But it also raises privacy concerns. A cloud server bank could be running applications for 1,000 clients at once, unbeknownst to the hosting service. One of those applications could have a ulterior motive: spying on the other 999.
Encryption could make cloud servers more secure. Only when data is actually being processed can it be decrypted; the results of calculations are then re-encrypted before being sent off the chip.
In the last 10 years or so, however, it has become clear that even when a computer takes care to encrypt data, its memory access patterns—how frequently data is stored and accessed at different memory addresses—can betray a surprising amount of private information.
At the International Symposium on Computer Architecture in June, MIT researchers described a new type of secure hardware component, called Ascend, that disguises a server's memory access patterns, making it impossible for an attacker to infer anything from the data being stored. Asciend also thwarts another type of attack, known as a timing attack, which attempts to deduce information from the amount of time calculations take.
Computational trade-off:
Similar designs have been proposed in the past, but they have generally been traded off as too much computational overhead for security. "This is the first time a hardware design (not yet built) has been proposed that would give you this level of security while only having about a factor of three or four of overhead in performance," says Srini Devadas, the Edwin Sibley Webster Professor of Electrical Engineering and Computer Science, whose group developed the new system. "People would have thought it would be a factor of 100."
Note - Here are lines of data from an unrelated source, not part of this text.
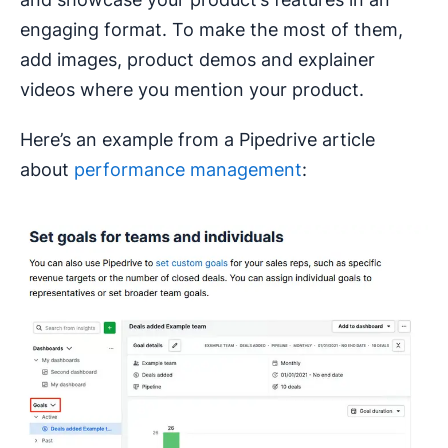
engaging format. To make the most of them,
add images, product demos and explainer
videos where you mention your product.
Here’s an example from a Pipedrive article
about
performance management
:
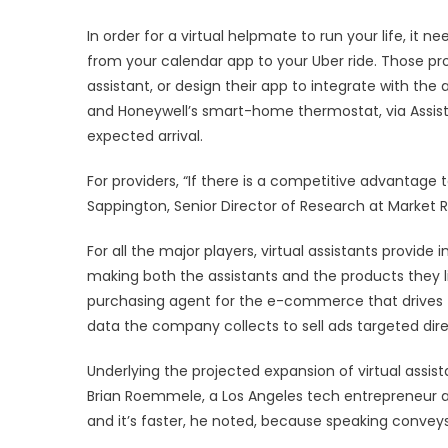
In order for a virtual helpmate to run your life, it n
from your calendar app to your Uber ride. Those p
assistant, or design their app to integrate with the 
and Honeywell’s smart-home thermostat, via Assis
expected arrival.
For providers, “If there is a competitive advantage to
Sappington, Senior Director of Research at Market 
For all the major players, virtual assistants provid
making both the assistants and the products they l
purchasing agent for the e-commerce that drives t
data the company collects to sell ads targeted direc
Underlying the projected expansion of virtual assista
Brian Roemmele, a Los Angeles tech entrepreneur a
and it’s faster, he noted, because speaking convey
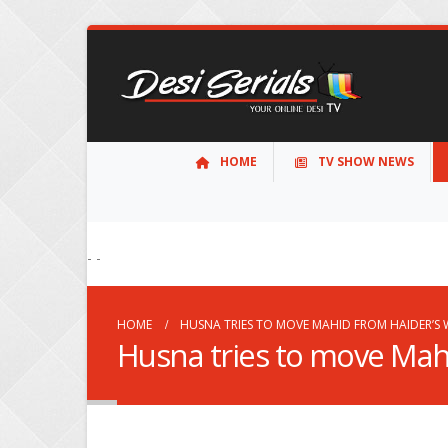
HOME
TV SHOW NEWS
- -
HOME
HUSNA TRIES TO MOVE MAHID FROM HAIDER’S
Husna tries to move Mah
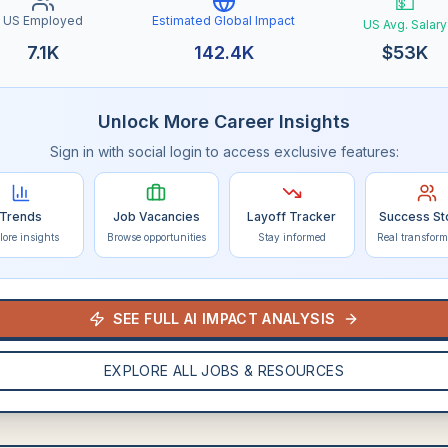
💵
US Employed
Estimated Global Impact
US Avg. Salary
7.1K
142.4K
$
53K
Unlock More Career Insights
Sign in with social login to access exclusive features:
Trends
Job Vacancies
Layoff Tracker
Success St
lore insights
Browse opportunities
Stay informed
Real transform
SEE FULL AI IMPACT ANALYSIS
EXPLORE ALL JOBS & RESOURCES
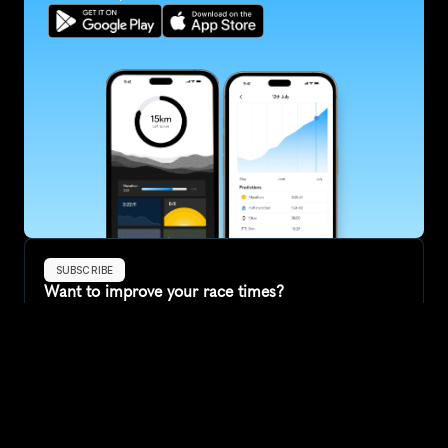
SUBSCRIBE
Want to improve your race times?
Sign up for race tips and be the first to hear about upcoming PB 
race options and updates
Submit
If you are an official race organiser with any questions about this 
page, please get in touch: 
hello@runkaizen.com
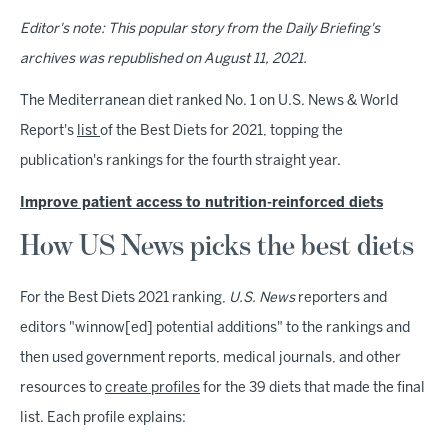
Editor's note: This popular story from the Daily Briefing's
archives was republished on August 11, 2021.
The Mediterranean diet ranked No. 1 on U.S. News & World
Report's
list
of the Best Diets for 2021, topping the
publication's rankings for the fourth straight year.
Improve patient access to nutrition-reinforced diets
How US News picks the best diets
For the Best Diets 2021 ranking,
U.S. News
reporters and
editors "winnow[ed] potential additions" to the rankings and
then used government reports, medical journals, and other
resources to
create profiles
for the 39 diets that made the final
list. Each profile explains:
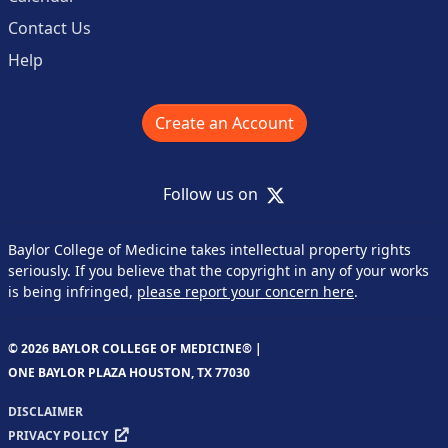
Contact Us
Help
Create an Account
X
Follow us on
Baylor College of Medicine takes intellectual property rights
seriously. If you believe that the copyright in any of your works
is being infringed,
please report your concern here
.
© 2026 BAYLOR COLLEGE OF MEDICINE® |
ONE BAYLOR PLAZA HOUSTON, TX 77030
DISCLAIMER
PRIVACY POLICY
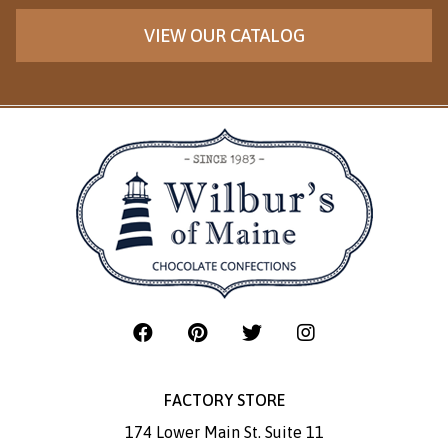
VIEW OUR CATALOG
FACTORY STORE
174 Lower Main St. Suite 11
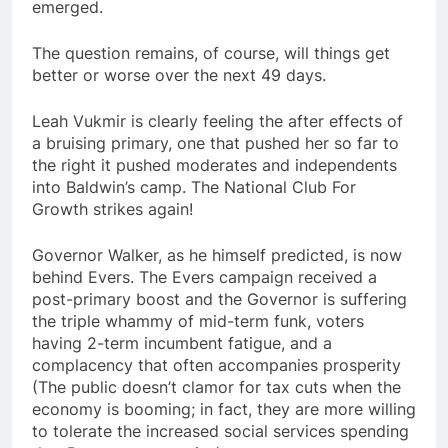
emerged.
The question remains, of course, will things get
better or worse over the next 49 days.
Leah Vukmir is clearly feeling the after effects of
a bruising primary, one that pushed her so far to
the right it pushed moderates and independents
into Baldwin’s camp. The National Club For
Growth strikes again!
Governor Walker, as he himself predicted, is now
behind Evers. The Evers campaign received a
post-primary boost and the Governor is suffering
the triple whammy of mid-term funk, voters
having 2-term incumbent fatigue, and a
complacency that often accompanies prosperity
(The public doesn’t clamor for tax cuts when the
economy is booming; in fact, they are more willing
to tolerate the increased social services spending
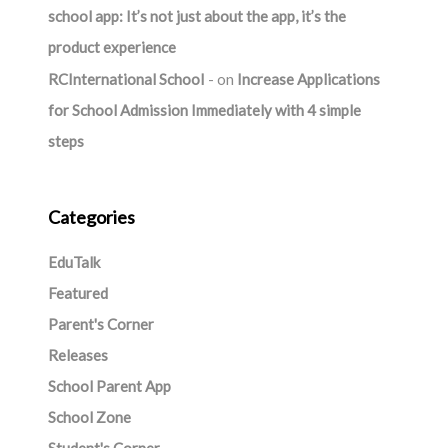
school app: It’s not just about the app, it’s the
product experience
RCInternational School
on
Increase Applications
for School Admission Immediately with 4 simple
steps
Categories
EduTalk
Featured
Parent's Corner
Releases
School Parent App
School Zone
The "trivial way" to hide memory access patterns, Devadas explains, would be to request data from every memory address—whether a memory chip or a hard drive—and retrieve everything except the data stored at the address of interest. But that would be too slow to be practical.
What Devadas and his collaborators (graduate students Ling Ren, Xiangyao Yu, and Christopher Fletcher, and research scientist Marten van Dijk) do instead is organize memory addresses into a data structure known as a "tree." A family tree is a familiar example of a "tree," in which each "node" (in this example, a person's name) is connected to only one node above it (the node representing the person's parents) but can be connected to multiple nodes below it (the person's children).
With Ascend, addresses are assigned to nodes randomly. Each node lies along some "path" or route through the tree, starting at the top and moving from node to node, without backtracking, until it reaches a node with no further connections. When the processor needs data from a particular address, requests are sent to all addresses on a path, including the one in question.
To prevent an attacker from deducing anything from memory access sequences, Ascend accesses a specific memory address each time, randomly changing that address, which someone stored somewhere in the tree. As a result, accessing a single address multiple times via the same path will be very rare.
Less computation is needed to hide an address.
By limiting its dummy requests to a single path, instead of sending them to all memory addresses, Ascend exponentially reduces the amount of computation required to disguise an address. In a separate paper, not yet published in print but available online, the researchers demonstrate that path querying only provides as much security as querying all memory addresses.
Ascend also protects against point attacks. Suppose the computation outsourced to the cloud is the gigantic task of comparing a surveillance photo of a suspected criminal with other random photos on the web. The surveillance photo itself would be encrypted, and therefore safe from prying eyes. But cloud-based spyware could still deduce which public photos were being compared. And the time the comparisons took could indicate something about the source photos: Photos of obviously different people might be easy to rule out, but photos of very similar-looking people could take longer to distinguish.
So Ascend's memory access scheme has one more "trick": It sends requests to memory at regular intervals—even when the processor is busy and doesn't require new data. This way, attackers can't know how long any given calculation might take.